Frequently Asked Questions (FAQs)
1. What is Section 54 of the Income Tax Act?
A Section 143(2) notice is issued by the Income Tax Department to inform you that your filed return has been selected for detailed examination. The department may want to verify specific details, documents, or claims mentioned in your Income Tax Return (ITR)
2. Does receiving a Section 143(2) notice mean I’m in trouble?
No, not at all. Receiving this notice doesn’t mean you’ve done anything wrong. It simply indicates that your return has been chosen for scrutiny to ensure accuracy and compliance with tax laws.
3. What’s the difference between limited scrutiny and complete scrutiny?
Limited Scrutiny: Only certain issues highlighted in the notice are examined.
Complete Scrutiny: The entire return, including all income sources, deductions, and claims, is reviewed in detail.
4. Can I challenge the assessment order later?
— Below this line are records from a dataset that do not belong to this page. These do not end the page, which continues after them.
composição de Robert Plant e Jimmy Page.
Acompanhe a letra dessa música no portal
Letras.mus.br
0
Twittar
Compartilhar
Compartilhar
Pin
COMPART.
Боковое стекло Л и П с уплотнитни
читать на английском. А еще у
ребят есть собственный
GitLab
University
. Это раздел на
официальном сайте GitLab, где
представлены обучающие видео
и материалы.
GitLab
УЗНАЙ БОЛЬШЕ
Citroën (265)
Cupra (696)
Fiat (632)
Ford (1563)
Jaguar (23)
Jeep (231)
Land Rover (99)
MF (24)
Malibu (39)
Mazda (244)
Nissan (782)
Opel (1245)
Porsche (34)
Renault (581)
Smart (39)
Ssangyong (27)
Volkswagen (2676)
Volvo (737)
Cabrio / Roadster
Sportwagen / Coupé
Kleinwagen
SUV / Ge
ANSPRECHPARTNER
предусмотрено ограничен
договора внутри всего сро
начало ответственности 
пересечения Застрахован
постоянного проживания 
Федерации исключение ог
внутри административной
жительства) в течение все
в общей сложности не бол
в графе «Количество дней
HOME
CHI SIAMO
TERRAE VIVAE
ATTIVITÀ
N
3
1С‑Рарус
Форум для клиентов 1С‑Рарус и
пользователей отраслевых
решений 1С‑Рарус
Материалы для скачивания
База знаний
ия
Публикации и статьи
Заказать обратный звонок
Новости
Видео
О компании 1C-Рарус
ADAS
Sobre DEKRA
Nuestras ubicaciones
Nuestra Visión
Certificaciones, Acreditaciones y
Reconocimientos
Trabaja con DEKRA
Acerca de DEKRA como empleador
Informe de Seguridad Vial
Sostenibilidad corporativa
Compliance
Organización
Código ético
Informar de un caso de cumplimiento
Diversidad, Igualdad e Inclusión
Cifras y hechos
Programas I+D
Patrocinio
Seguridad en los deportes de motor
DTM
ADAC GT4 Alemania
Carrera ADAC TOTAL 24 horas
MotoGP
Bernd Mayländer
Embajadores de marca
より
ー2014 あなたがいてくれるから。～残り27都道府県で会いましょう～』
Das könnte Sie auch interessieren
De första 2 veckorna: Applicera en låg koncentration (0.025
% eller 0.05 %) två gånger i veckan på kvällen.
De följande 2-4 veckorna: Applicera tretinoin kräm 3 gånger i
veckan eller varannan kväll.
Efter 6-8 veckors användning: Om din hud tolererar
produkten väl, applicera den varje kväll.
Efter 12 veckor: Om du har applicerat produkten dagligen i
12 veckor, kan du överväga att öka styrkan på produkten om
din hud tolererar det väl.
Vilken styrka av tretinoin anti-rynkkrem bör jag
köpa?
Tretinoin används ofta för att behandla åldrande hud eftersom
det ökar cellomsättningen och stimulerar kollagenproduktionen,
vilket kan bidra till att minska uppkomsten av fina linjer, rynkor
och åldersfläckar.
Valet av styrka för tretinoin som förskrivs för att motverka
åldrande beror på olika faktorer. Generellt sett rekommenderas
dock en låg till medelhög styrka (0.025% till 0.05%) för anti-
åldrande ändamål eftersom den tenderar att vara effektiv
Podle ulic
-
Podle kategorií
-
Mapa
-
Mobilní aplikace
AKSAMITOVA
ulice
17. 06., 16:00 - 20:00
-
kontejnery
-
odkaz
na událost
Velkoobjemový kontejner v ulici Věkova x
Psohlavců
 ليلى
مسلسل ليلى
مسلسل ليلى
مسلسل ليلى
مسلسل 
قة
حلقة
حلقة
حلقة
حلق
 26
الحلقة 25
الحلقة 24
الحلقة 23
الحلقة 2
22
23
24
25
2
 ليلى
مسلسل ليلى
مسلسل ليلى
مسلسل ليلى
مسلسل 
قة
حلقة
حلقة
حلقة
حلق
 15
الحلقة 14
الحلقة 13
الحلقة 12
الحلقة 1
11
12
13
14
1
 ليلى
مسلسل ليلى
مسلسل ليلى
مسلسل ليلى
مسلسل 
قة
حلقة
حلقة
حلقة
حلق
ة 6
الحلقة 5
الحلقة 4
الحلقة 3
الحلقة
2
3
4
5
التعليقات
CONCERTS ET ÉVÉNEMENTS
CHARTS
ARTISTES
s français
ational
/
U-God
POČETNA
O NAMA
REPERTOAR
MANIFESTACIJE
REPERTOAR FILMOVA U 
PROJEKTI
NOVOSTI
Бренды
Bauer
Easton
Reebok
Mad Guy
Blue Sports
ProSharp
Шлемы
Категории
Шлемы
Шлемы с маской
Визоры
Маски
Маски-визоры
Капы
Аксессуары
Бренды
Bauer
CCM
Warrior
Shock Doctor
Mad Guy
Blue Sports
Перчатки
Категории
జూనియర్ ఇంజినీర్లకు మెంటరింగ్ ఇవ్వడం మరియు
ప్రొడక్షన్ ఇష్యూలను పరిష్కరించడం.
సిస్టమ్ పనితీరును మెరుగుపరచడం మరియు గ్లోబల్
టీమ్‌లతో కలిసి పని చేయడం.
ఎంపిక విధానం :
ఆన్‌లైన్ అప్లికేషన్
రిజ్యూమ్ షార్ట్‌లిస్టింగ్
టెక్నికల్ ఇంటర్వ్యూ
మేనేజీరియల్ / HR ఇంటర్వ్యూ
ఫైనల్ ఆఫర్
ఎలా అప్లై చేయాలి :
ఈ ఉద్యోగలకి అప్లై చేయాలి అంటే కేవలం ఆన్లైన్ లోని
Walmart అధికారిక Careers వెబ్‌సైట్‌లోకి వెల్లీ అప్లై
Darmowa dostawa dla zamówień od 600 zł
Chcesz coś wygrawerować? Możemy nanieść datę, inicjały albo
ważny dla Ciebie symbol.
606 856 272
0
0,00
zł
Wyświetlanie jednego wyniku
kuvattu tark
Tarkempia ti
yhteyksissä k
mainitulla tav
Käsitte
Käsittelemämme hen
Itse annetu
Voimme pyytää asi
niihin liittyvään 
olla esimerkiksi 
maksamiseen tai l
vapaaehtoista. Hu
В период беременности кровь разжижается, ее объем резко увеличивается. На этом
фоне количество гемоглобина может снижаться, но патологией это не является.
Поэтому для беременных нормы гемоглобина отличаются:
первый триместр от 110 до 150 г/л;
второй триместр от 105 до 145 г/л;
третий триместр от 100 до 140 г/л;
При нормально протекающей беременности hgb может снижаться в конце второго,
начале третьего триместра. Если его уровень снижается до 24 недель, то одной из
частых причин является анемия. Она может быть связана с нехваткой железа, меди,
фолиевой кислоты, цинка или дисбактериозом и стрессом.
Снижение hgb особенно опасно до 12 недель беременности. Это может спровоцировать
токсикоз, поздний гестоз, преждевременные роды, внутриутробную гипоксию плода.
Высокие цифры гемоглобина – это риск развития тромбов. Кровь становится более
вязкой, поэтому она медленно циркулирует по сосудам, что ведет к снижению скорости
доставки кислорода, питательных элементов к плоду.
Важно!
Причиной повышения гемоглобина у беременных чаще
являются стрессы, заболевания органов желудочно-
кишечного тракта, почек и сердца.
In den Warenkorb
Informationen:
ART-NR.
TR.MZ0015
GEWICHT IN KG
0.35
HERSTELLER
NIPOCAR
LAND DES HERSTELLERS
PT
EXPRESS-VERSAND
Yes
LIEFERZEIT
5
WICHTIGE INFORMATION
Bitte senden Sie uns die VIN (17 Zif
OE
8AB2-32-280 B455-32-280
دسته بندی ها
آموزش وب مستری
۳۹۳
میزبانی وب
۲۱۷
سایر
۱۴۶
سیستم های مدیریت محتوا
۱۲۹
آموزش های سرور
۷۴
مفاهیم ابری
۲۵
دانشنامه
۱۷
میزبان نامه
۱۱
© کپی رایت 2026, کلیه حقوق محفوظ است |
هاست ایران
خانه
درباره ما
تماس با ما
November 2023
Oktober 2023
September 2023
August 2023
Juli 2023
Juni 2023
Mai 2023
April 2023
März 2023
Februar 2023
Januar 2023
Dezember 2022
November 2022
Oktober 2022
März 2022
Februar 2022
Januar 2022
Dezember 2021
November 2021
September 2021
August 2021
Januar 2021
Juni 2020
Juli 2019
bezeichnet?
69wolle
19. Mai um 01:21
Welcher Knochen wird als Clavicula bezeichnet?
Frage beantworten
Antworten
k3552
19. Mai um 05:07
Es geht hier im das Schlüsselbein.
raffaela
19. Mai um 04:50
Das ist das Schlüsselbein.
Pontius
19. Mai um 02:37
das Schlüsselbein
Yes. If you’re not satisfied with the assessment order, you can file an appeal before the Commissioner (Appeals) or escalate the case to the Income Tax Appellate Tribunal (ITAT). You have the full right to contest any decision that seems incorrect or unfair.
5. How much time do I have to respond to a Section 143(2) notice?
Generally, the Income Tax Department provides 15 to 30 days to respond. It’s important to check the exact deadline mentioned in your notice and reply within the given time frame.
6. How do I respond to a Section 143(2) notice online?
You can respond through the Income Tax e-filing portal by logging in with your PAN and password. Go to the ‘e-Proceedings’ section, upload the required documents in PDF format, and submit your reply before the due date.
7. What documents are usually required during scrutiny?
Documents such as bank statements, Form 16, Form 26AS, investment proofs, property records, and business financial statements may be requested to support your return.
8. Can a Chartered Accountant represent me in a scrutiny case?
Yes, you can appoint a Chartered Accountant (CA) or authorized representative to handle your scrutiny proceedings, submit documents, and communicate with the Assessing Officer on your behalf.
9. What happens if I ignore the notice?
Ignoring the notice can lead to penalties, higher tax assessments under Section 144, or even legal action. It’s always advisable to respond promptly and cooperate with the department.
10. Can a Section 143(2) notice be issued after the deadline?
No. The notice must be issued within three months from the end of the financial year in which the return was filed. Any notice issued after this time limit is invalid and can be challenged.
11. What is the next step after submitting my response?
After reviewing your documents, the Assessing Officer may accept your explanation, ask for further clarification, or proceed to a detailed assessment under Section 143(3).
12. How can a professional tax consultant help with scrutiny?
A tax expert or CA can ensure that your response is properly drafted, all documents are in order, and you comply with every procedural requirement—reducing the risk of penalties and unnecessary tax additions.